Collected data
+++

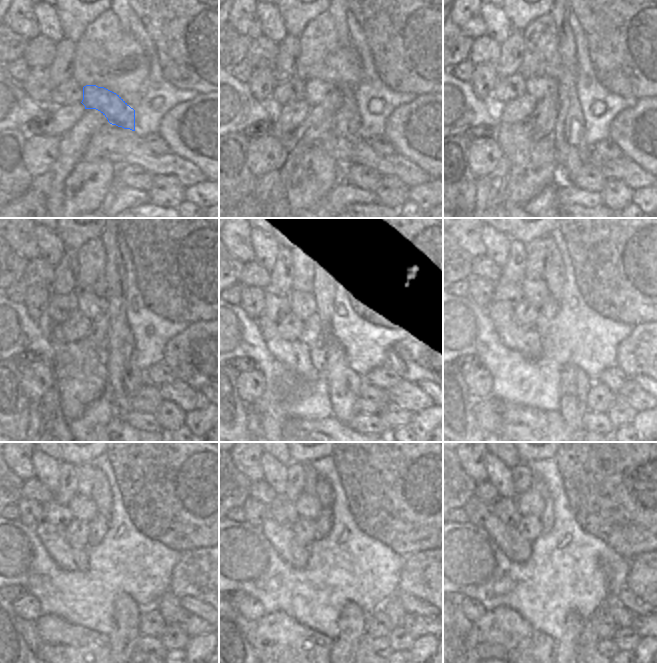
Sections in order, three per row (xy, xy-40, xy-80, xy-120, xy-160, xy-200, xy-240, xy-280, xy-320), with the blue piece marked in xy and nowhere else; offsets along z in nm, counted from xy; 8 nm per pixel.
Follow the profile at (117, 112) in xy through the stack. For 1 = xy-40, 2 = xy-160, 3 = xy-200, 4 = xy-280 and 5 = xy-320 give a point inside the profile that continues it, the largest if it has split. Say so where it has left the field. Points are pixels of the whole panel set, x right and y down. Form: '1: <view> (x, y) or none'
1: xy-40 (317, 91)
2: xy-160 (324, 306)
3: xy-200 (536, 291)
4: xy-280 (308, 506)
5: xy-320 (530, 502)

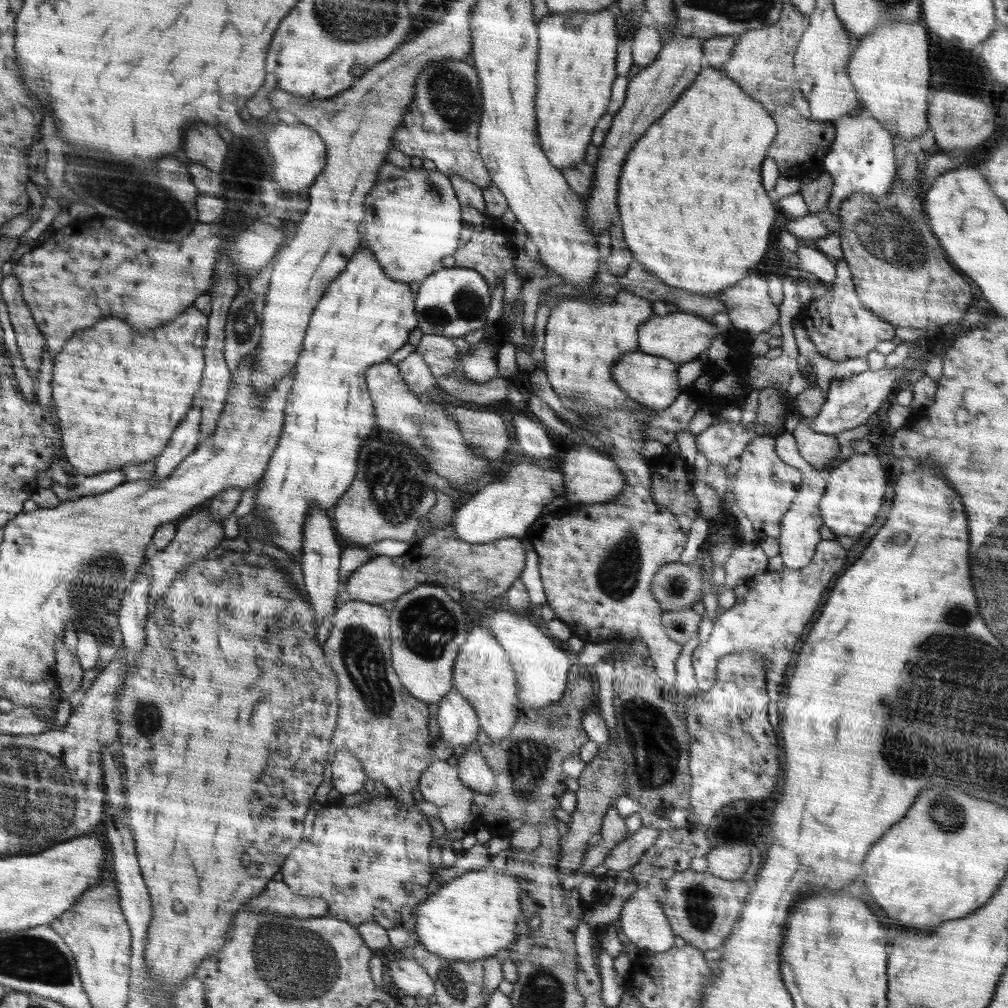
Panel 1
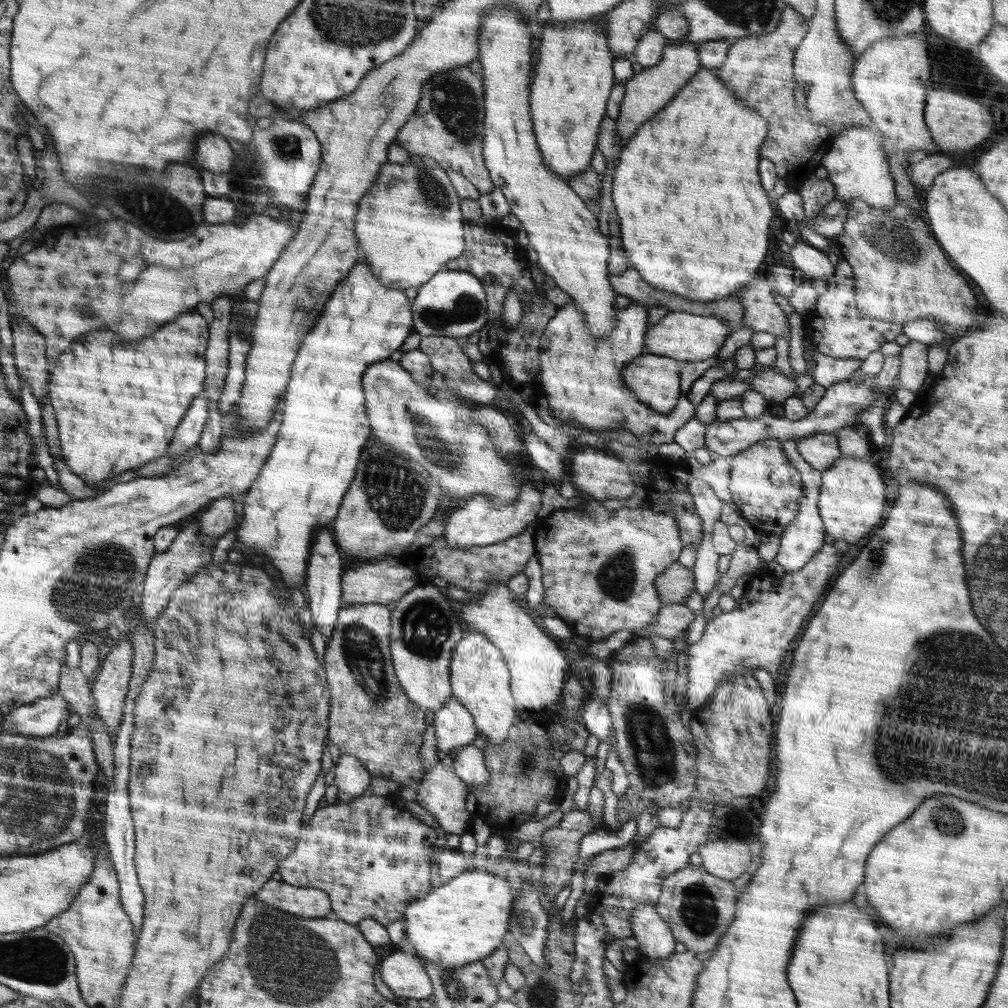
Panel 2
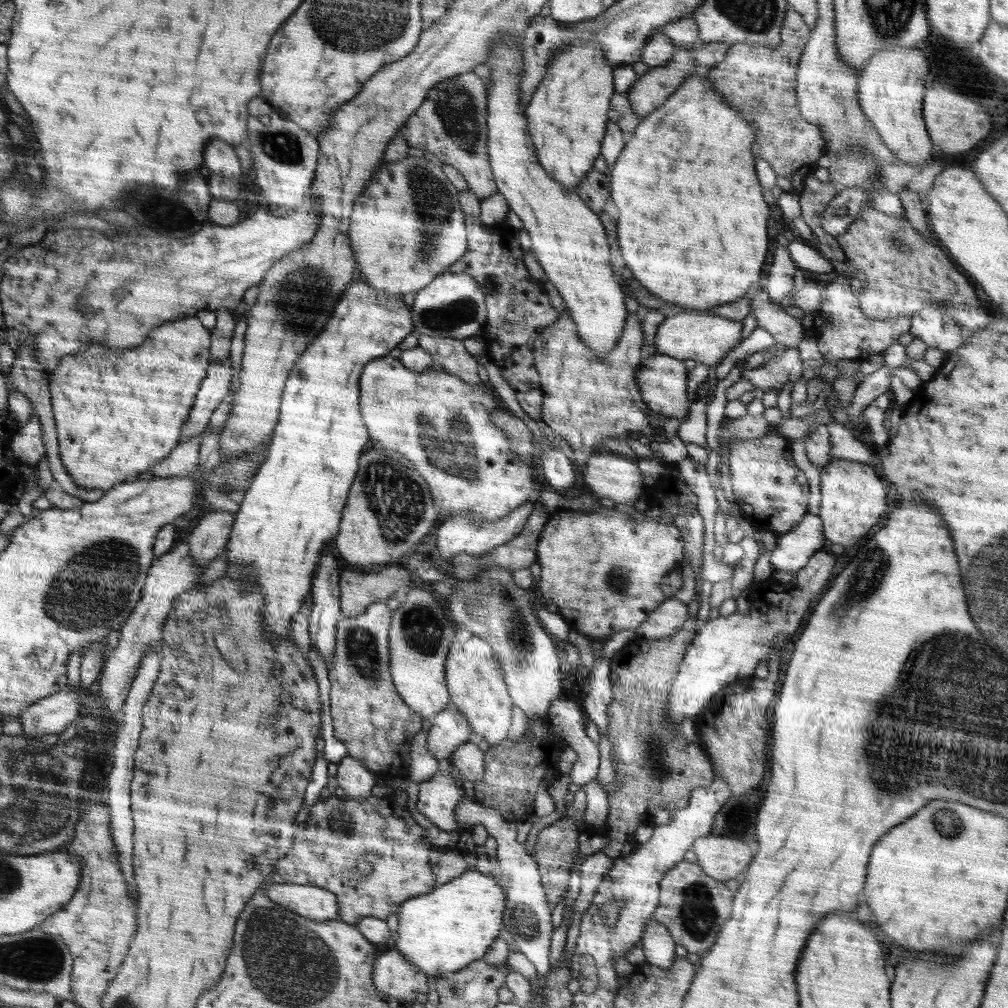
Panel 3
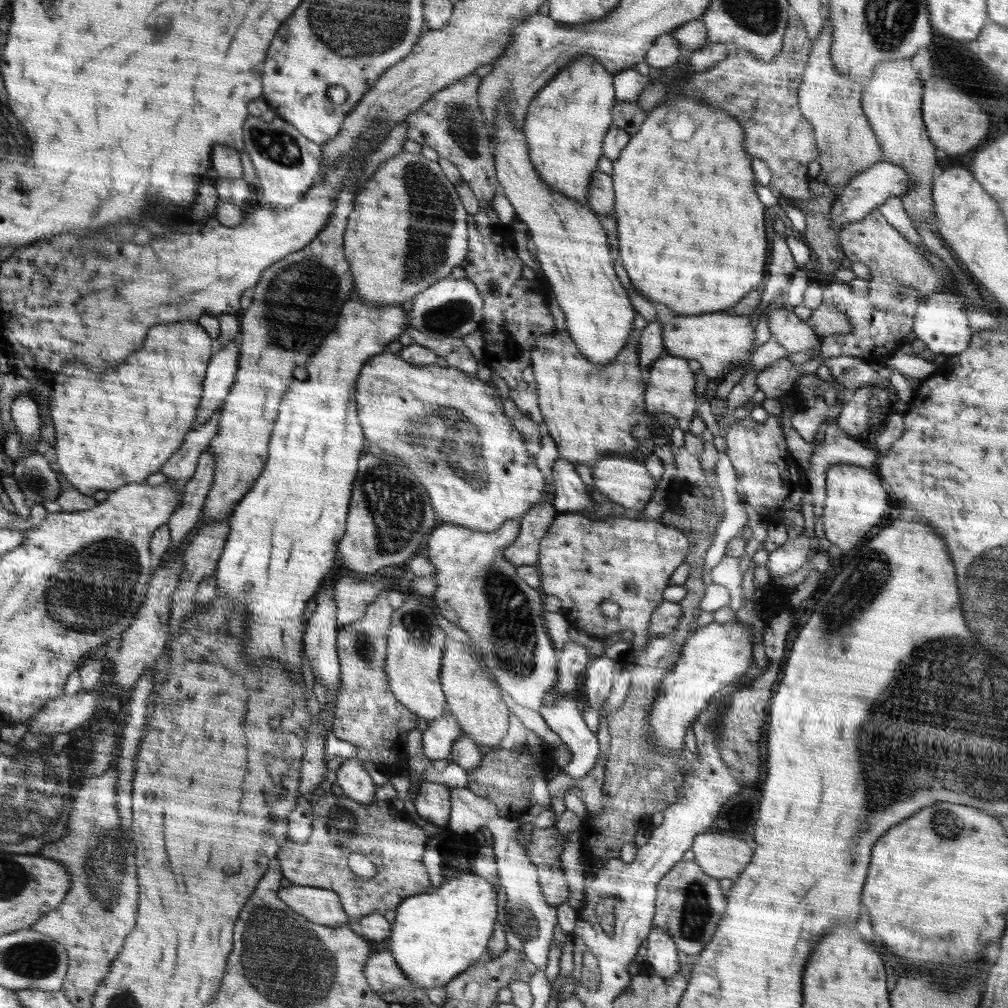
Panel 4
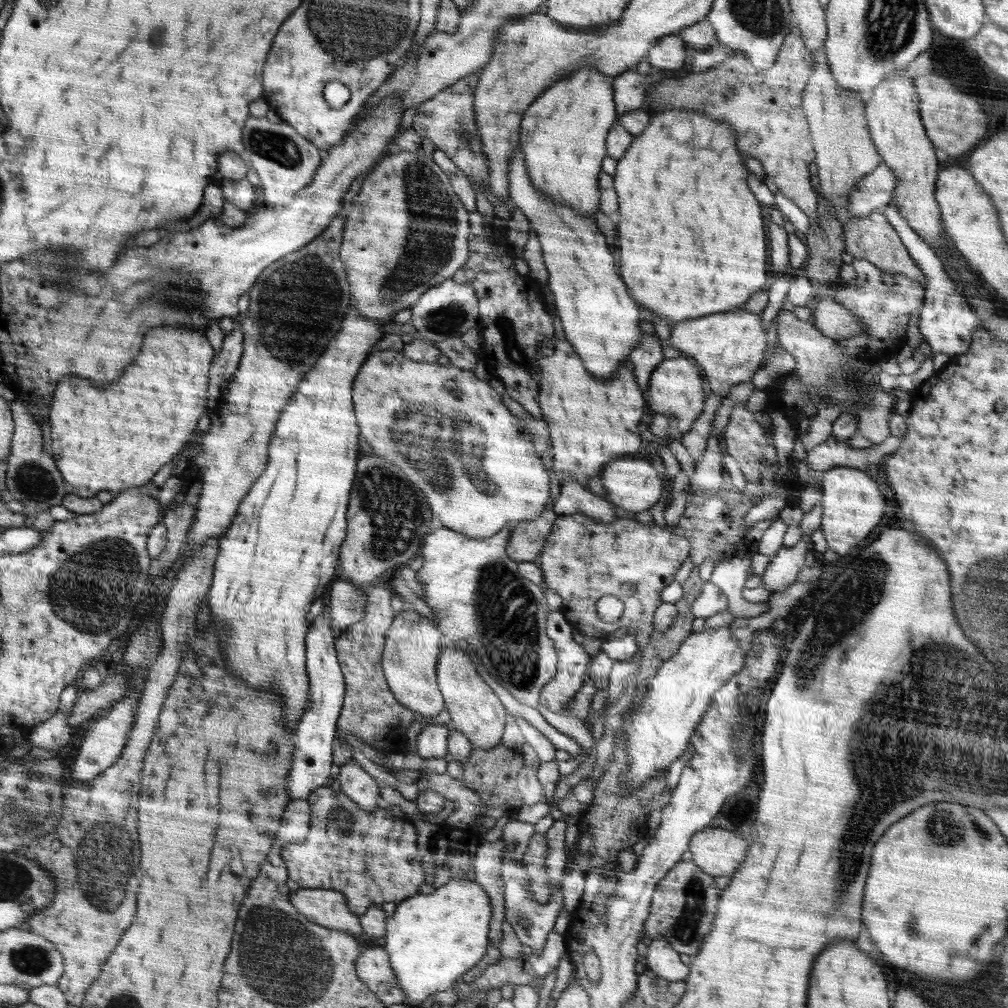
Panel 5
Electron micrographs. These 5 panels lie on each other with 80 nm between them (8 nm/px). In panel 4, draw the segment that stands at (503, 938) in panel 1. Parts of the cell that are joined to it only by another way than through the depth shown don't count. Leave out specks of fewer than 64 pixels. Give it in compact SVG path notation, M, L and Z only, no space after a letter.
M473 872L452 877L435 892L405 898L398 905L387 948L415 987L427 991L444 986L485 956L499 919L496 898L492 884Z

+++

ACTIVITY: What you give back should match the entries above exactly, except that pictures are dropped.

RESPONSE:
Sections in order, three per row (xy, xy-40, xy-80, xy-120, xy-160, xy-200, xy-240, xy-280, xy-320), with the blue piece marked in xy and nowhere else; offsets along z in nm, counted from xy; 8 nm per pixel.
Follow the profile at (117, 112) in xy through the stack. For 1 = xy-40, 2 = xy-160, 3 = xy-200, 4 = xy-280 and 5 = xy-320 give a point inside the profile that continues it, the largest if it has split. Say so where it has left the field. Points are pixels of the whole panel set, x right and y down. Form: '1: <view> (x, y) or none'
1: xy-40 (317, 91)
2: xy-160 (324, 306)
3: xy-200 (536, 291)
4: xy-280 (308, 506)
5: xy-320 (530, 502)

Panel 1
Panel 2
Panel 3
Panel 4
Panel 5
Electron micrographs. These 5 panels lie on each other with 80 nm between them (8 nm/px). In panel 4, draw the segment that stands at (503, 938) in panel 1. Parts of the cell that are joined to it only by another way than through the depth shown don't count. Leave out specks of fewer than 64 pixels. Give it in compact SVG path notation, M, L and Z only, no space after a letter.
M473 872L452 877L435 892L405 898L398 905L387 948L415 987L427 991L444 986L485 956L499 919L496 898L492 884Z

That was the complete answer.